*Source document:*
-------

XLSX/XLSM (Office Open XML)
XLS (legacy Excel)
CSV/TSV with delimiter detection

Normalization Pipeline

Locale-aware number parsing (1,234.56 vs 1.234,56)
Date normalization from multiple formats
Whitespace cleaning
Missing value standardization (NA, null, -, etc.)
Semantic type inference

Formula Evaluation (optional)

Integrates formulas/xlcalculator libraries
Fallback to cached values
Configurable evaluation modes

Configuration

from messy_xlsx import MessyWorkbook, SheetConfig

config = SheetConfig(
    skip_rows        = 2,
    header_rows      = 1,
    auto_detect      = True,
    merge_strategy   = "fill",
    locale           = "auto",
    evaluate_formulas = True,

    # Header detection (auto-enabled by default)
    header_detection_mode = "smart",  # "auto" | "manual" | "smart"

-------

*Extracted entries:*

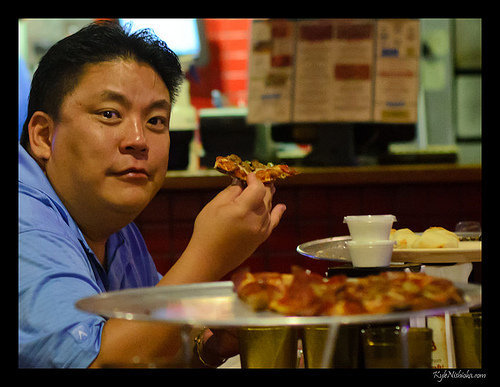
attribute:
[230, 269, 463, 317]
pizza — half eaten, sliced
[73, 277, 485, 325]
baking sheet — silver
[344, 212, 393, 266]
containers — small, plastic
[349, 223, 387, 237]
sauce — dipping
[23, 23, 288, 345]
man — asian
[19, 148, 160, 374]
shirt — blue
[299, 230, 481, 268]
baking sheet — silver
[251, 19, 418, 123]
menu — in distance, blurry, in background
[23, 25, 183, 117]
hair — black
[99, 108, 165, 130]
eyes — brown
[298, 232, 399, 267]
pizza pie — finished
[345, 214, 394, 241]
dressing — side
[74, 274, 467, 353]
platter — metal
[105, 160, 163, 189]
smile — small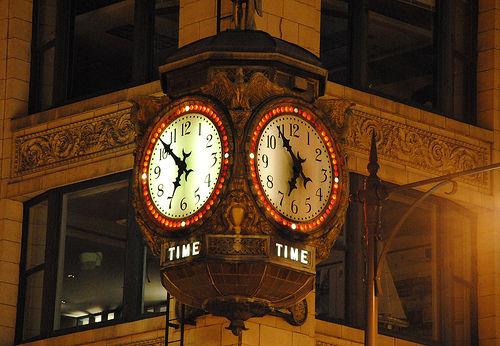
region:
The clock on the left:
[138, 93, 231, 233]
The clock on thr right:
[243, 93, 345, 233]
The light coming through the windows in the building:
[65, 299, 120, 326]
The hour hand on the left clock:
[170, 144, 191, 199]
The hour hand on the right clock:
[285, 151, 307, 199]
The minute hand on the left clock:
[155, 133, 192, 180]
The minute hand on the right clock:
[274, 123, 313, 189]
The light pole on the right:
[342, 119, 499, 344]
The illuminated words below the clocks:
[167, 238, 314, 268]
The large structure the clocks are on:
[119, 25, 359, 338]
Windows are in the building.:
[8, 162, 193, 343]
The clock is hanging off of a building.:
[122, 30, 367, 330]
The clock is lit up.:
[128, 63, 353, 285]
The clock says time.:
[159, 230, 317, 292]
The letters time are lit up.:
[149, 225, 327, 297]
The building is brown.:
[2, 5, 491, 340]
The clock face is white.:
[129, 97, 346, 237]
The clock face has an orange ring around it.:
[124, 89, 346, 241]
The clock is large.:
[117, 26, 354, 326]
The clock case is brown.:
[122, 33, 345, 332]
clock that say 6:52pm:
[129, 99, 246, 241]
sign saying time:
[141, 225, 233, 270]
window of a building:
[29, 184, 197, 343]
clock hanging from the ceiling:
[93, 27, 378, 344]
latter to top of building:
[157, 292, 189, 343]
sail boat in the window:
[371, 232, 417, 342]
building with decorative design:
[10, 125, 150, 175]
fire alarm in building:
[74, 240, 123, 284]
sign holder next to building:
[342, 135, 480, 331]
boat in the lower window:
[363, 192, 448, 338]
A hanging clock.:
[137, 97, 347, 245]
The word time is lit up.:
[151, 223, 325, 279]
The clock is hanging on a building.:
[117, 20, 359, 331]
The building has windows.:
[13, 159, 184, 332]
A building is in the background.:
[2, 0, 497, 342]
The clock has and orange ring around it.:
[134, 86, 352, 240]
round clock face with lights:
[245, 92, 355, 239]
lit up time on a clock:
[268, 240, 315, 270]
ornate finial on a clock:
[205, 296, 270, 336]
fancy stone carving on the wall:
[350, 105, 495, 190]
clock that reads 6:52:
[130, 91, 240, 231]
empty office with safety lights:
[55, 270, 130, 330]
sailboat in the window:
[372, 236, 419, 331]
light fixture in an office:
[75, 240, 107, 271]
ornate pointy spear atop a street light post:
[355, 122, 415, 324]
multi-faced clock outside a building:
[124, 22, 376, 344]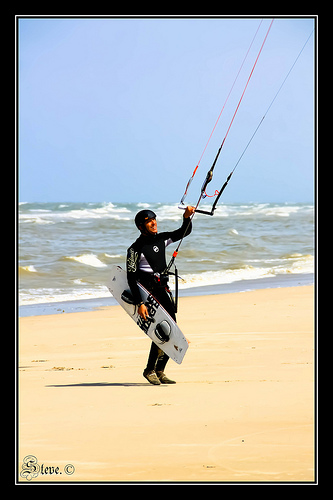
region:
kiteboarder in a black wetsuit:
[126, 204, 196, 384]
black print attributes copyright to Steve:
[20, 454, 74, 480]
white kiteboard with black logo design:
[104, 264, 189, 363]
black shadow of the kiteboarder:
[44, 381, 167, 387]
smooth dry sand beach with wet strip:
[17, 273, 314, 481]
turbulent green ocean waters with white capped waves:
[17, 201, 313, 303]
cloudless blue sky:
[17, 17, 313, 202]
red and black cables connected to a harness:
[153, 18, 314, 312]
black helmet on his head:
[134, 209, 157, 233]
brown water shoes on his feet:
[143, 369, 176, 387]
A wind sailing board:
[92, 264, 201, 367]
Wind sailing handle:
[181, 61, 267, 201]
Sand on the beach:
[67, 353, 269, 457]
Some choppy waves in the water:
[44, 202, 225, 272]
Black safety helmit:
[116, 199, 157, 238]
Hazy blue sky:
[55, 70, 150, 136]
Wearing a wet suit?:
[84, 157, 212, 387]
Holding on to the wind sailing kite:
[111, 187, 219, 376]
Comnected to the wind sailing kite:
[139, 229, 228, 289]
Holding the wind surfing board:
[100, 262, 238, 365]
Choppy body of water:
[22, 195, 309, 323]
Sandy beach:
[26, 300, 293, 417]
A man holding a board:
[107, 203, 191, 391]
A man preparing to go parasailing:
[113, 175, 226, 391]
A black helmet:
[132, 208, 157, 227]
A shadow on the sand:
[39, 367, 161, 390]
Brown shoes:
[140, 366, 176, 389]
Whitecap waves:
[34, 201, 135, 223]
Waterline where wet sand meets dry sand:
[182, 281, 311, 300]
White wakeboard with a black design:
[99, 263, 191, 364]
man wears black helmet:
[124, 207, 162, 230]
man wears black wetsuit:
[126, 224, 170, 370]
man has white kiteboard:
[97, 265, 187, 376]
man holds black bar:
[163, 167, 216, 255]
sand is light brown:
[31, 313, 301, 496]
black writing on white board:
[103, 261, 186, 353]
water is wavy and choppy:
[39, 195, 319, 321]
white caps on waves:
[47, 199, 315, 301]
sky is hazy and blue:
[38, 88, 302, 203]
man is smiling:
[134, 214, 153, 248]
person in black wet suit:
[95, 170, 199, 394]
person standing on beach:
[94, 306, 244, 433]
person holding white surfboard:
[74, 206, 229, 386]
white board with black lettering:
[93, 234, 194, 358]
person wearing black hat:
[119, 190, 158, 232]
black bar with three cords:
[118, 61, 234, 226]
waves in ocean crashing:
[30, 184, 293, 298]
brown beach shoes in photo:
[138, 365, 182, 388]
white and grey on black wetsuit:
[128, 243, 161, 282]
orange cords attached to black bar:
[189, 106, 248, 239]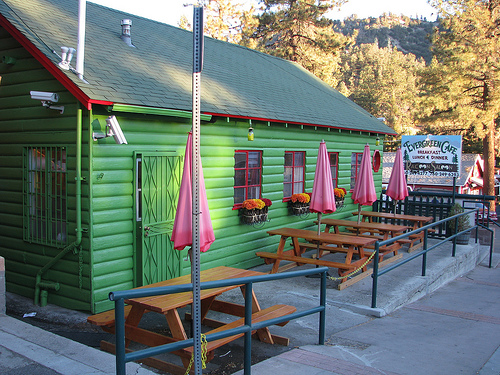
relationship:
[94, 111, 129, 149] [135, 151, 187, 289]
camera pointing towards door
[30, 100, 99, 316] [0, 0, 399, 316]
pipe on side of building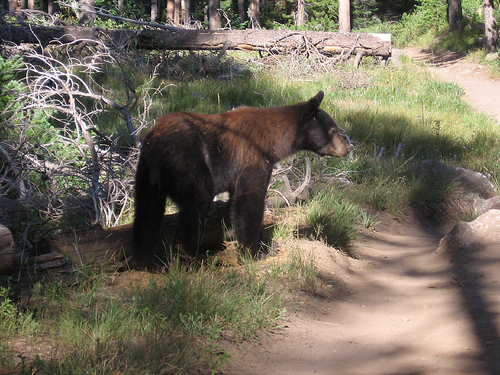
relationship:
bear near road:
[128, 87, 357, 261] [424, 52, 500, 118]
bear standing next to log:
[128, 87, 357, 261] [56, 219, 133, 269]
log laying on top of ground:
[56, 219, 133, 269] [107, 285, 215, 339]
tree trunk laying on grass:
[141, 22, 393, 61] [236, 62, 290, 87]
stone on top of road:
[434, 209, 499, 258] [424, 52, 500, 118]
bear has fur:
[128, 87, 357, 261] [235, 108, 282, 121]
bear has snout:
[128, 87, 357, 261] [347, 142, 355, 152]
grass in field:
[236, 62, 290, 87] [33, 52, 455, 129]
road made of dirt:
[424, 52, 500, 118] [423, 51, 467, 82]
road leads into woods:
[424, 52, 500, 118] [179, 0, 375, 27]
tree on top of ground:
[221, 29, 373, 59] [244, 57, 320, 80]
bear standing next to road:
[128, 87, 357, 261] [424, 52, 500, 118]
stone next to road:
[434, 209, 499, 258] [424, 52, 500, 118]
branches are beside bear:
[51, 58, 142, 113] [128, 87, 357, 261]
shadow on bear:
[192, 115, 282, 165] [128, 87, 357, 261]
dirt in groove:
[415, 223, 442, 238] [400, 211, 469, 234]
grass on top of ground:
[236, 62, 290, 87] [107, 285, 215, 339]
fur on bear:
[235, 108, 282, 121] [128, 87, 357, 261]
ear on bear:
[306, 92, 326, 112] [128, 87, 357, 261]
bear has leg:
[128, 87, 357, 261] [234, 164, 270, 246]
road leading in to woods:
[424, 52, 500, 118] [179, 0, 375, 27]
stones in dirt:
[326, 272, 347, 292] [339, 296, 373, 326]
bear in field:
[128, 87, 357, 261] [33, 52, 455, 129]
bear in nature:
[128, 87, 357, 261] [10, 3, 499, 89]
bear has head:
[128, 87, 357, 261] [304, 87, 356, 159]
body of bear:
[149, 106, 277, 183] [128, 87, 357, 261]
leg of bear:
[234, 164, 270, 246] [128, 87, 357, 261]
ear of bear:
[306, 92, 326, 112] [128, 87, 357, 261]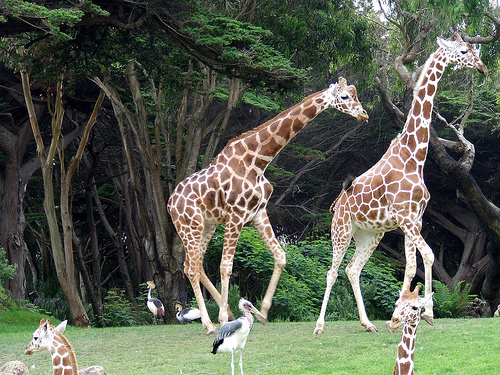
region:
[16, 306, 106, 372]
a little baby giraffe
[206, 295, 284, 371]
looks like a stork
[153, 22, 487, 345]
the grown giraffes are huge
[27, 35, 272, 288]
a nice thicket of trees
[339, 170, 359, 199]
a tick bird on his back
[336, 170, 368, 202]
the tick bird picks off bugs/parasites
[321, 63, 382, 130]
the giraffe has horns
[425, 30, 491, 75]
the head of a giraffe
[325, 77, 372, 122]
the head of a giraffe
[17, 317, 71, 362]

-------

*Set of tasks:*
• 1. According to the messy_xlsx text, what does formula evaluation fall back to?
• 2. Pick up the messy_xlsx text right after its last line and keep writing it.
You won't need the listing for any of this.

*Answers for the exercise:*
• 1. Cached values.

• 2.
    header_confidence_threshold = 0.7,
    header_patterns  = [r".*name.*", r".*date.*"],  # Boost confidence
)

wb = MessyWorkbook("data.xlsx", sheet_config=config)
df = wb.to_dataframe()

Header Detection Modes

smart (default) - Uses detection unless user explicitly overrides

config = SheetConfig(auto_detect=True)  # Headers detected automatically

auto - Always trust detection if confidence >= threshold

config = SheetConfig(
    header_detection_mode="auto",
    header_confidence_threshold=0.8  # Only use if 80%+ confident
)

manual - Ignore detection, use explicit values

config = SheetConfig(
    skip_rows=5,
    header_rows=2,
    header_detection_mode="manual"
)

API Reference

MessyWorkbook

# From file path
wb = MessyWorkbook("data.xlsx", sheet_config=None, formula_config=None)

# From file-like object (BytesIO, S3 stream, etc.)
wb = MessyWorkbook(buffer, sheet_config=None, filename="data.xlsx")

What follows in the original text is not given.